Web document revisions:
• • • •

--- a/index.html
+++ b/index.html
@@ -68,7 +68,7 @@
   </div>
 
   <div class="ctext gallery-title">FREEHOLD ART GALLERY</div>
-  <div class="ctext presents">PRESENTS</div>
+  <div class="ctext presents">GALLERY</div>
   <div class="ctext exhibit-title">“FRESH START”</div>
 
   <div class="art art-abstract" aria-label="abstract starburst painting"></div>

• • • •

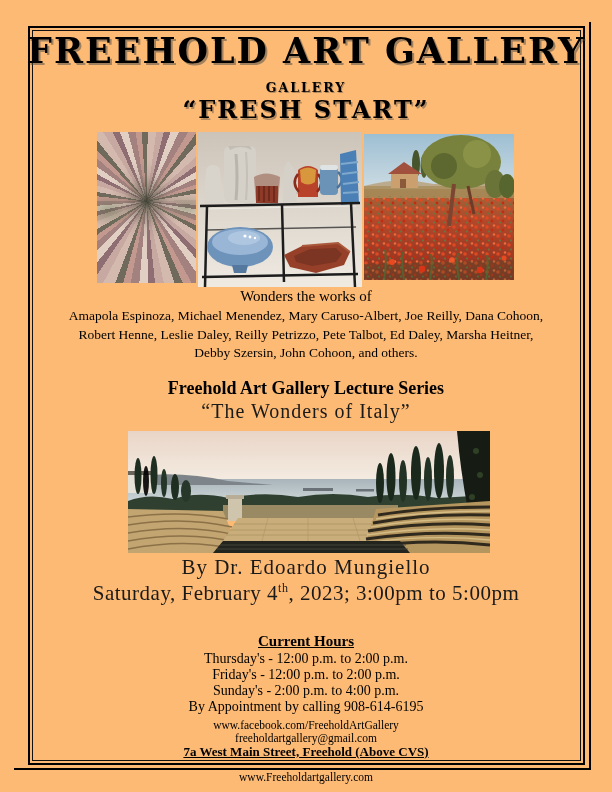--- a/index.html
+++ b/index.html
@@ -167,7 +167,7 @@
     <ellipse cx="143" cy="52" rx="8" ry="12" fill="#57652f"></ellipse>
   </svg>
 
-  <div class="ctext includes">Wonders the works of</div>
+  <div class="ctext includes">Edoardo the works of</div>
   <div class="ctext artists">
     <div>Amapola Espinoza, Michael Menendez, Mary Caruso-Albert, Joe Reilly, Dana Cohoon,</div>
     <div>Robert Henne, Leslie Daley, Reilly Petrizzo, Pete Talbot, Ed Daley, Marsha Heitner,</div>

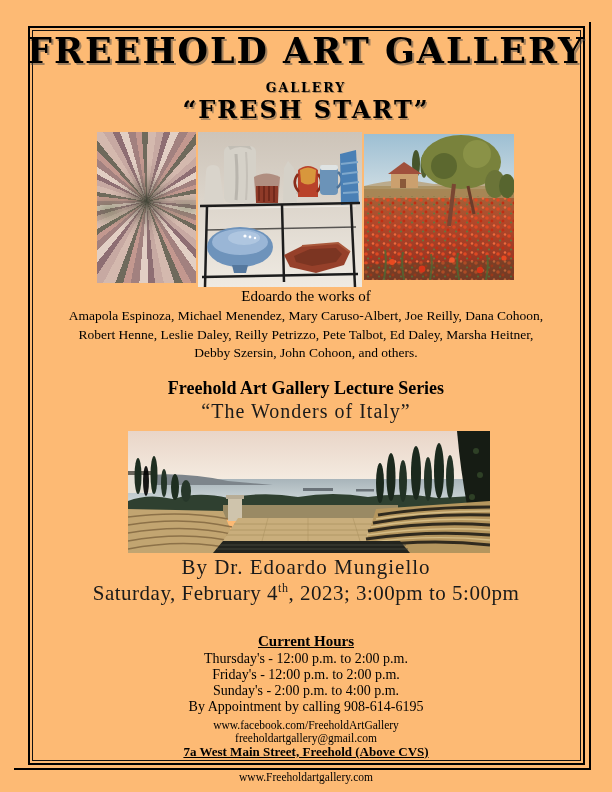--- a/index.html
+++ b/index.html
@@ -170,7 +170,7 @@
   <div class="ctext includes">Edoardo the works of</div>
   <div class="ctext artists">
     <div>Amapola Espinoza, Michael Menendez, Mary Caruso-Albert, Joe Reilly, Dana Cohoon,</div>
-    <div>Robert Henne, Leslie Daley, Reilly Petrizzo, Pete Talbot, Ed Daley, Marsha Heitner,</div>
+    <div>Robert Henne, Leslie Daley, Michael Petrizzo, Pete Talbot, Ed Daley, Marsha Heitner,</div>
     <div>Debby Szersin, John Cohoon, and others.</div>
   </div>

• • • •

Each line of the entries above that has the word "works" is to be copied.

-  <div class="ctext includes">Wonders the works of</div>
+  <div class="ctext includes">Edoardo the works of</div>
   <div class="ctext includes">Edoardo the works of</div>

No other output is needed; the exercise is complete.